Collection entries
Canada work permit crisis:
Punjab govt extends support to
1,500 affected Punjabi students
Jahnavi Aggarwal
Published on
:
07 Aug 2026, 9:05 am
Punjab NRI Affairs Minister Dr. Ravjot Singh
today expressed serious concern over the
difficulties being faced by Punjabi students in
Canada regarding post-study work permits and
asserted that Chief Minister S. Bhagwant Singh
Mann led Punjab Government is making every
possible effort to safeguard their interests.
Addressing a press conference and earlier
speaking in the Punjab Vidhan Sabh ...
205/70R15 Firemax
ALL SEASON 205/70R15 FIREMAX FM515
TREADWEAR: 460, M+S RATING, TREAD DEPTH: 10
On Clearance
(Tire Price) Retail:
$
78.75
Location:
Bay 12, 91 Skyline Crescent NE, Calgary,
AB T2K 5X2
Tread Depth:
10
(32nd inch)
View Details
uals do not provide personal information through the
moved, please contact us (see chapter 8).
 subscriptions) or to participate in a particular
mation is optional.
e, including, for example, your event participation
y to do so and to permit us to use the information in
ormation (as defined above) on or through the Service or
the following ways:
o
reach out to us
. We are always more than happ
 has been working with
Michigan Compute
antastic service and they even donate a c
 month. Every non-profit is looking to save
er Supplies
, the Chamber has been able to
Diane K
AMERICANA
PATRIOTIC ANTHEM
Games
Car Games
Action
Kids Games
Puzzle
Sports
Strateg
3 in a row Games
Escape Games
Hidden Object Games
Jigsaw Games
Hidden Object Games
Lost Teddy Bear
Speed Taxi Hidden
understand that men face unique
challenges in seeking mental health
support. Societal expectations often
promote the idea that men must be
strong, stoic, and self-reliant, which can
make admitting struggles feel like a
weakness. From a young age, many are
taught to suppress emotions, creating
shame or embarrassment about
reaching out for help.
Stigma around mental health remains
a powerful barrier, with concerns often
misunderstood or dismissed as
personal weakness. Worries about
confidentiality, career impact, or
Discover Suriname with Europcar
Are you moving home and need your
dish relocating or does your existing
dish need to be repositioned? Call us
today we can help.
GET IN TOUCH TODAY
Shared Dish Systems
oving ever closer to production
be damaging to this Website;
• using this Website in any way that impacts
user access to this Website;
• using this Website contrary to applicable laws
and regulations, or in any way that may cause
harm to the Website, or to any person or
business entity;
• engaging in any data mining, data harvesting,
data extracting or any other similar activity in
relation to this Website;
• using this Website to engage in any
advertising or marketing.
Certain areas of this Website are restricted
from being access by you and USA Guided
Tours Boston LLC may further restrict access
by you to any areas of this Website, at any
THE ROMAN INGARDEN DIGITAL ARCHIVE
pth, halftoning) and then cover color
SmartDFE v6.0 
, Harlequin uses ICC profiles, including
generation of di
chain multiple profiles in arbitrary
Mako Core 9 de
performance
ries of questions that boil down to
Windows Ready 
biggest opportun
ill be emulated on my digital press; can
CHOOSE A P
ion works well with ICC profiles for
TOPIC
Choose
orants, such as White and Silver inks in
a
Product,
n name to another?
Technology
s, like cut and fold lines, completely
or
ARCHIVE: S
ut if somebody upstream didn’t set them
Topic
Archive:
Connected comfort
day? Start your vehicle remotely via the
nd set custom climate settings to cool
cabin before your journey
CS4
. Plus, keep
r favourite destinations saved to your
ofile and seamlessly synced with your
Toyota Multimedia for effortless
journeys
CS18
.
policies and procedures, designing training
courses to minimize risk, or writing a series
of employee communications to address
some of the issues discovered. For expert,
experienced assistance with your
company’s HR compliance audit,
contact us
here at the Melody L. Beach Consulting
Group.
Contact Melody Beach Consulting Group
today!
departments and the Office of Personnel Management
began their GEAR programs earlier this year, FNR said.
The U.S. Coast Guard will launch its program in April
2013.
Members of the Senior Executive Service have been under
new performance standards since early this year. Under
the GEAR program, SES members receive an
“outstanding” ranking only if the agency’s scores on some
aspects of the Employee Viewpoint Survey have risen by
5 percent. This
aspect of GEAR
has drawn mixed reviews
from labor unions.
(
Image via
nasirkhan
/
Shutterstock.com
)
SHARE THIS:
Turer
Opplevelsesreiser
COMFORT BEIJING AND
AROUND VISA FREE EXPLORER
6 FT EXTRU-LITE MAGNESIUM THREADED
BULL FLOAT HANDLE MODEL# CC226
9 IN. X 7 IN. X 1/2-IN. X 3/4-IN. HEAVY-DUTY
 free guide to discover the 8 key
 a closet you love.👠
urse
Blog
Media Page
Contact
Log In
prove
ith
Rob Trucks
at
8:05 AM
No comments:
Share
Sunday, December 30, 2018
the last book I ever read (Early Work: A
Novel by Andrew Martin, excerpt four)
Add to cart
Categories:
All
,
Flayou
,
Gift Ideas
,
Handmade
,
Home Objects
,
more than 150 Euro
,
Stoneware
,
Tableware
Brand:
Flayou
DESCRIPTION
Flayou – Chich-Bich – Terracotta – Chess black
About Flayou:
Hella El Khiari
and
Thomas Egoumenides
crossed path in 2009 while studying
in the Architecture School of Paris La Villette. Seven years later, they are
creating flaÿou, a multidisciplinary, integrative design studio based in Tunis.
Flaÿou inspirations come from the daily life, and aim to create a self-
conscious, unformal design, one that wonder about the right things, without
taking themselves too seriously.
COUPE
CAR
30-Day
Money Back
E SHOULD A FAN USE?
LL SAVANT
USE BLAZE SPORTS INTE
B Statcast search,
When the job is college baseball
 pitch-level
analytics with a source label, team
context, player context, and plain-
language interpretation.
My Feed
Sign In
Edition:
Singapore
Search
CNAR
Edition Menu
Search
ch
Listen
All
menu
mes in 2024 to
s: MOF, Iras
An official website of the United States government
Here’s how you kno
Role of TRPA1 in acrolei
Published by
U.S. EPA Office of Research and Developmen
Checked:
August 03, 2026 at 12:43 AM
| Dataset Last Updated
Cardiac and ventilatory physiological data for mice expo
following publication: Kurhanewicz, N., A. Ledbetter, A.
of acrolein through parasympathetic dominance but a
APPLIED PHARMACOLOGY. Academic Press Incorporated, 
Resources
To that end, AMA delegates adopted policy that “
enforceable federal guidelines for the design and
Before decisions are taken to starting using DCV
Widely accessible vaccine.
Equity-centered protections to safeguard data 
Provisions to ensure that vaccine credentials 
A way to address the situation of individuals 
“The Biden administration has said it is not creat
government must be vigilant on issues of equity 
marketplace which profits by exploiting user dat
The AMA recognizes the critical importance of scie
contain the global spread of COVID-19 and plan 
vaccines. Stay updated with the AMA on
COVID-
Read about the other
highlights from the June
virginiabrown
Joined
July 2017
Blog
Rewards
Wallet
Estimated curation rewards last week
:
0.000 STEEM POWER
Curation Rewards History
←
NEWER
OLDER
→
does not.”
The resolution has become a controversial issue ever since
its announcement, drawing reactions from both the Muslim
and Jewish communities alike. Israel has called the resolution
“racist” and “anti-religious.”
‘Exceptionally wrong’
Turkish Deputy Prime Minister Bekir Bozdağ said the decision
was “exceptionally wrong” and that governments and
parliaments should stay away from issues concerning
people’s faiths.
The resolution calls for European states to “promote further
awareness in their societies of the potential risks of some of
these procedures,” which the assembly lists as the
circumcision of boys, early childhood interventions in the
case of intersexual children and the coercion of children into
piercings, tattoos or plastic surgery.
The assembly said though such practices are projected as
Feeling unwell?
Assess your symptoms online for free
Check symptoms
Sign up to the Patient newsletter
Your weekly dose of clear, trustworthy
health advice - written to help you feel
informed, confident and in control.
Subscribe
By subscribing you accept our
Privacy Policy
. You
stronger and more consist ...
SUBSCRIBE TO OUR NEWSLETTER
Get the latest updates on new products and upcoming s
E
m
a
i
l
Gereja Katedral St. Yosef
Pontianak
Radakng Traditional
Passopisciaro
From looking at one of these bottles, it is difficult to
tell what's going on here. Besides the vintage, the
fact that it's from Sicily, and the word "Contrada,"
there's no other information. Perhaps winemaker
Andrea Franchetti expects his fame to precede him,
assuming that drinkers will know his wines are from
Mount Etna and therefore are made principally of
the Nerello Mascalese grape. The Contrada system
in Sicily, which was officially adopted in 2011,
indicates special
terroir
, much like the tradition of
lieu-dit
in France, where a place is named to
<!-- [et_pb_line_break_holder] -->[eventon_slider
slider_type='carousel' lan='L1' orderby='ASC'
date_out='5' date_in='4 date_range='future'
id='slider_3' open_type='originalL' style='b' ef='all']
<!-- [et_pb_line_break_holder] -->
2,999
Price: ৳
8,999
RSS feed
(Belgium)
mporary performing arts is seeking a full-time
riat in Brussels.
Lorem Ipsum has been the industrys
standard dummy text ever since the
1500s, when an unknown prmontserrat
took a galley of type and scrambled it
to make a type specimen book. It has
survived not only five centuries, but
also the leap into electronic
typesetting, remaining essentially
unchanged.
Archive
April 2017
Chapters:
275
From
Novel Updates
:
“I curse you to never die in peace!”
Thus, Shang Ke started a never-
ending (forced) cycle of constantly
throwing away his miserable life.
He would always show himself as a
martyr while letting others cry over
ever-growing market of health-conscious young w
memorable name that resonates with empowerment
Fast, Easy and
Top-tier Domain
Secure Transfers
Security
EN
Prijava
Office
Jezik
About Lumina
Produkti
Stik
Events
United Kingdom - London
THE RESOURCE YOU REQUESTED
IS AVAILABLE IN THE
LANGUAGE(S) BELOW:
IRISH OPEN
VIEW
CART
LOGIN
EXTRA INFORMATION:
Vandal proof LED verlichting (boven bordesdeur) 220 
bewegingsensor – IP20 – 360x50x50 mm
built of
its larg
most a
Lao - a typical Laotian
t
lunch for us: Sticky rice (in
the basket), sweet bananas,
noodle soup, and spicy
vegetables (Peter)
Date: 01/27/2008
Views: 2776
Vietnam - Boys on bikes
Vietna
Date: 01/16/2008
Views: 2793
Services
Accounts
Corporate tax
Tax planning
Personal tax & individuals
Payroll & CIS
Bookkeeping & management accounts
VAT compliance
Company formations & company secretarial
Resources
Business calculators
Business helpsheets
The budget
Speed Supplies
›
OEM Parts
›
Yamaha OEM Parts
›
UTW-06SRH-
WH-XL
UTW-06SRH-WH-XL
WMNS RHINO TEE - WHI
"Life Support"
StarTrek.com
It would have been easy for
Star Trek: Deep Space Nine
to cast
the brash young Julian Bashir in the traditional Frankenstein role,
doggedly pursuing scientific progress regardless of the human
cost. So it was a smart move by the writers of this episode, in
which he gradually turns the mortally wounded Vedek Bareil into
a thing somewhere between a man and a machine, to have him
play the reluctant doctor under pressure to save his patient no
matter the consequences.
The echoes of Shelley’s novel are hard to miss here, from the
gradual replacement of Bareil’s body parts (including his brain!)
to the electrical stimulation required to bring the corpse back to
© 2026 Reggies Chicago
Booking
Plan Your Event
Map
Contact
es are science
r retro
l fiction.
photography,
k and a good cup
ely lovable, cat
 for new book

Instructions for the task - Taking the entries as a whole, work out how many lines contain the string "often". Respond with only the number.

Result of the exercise - 2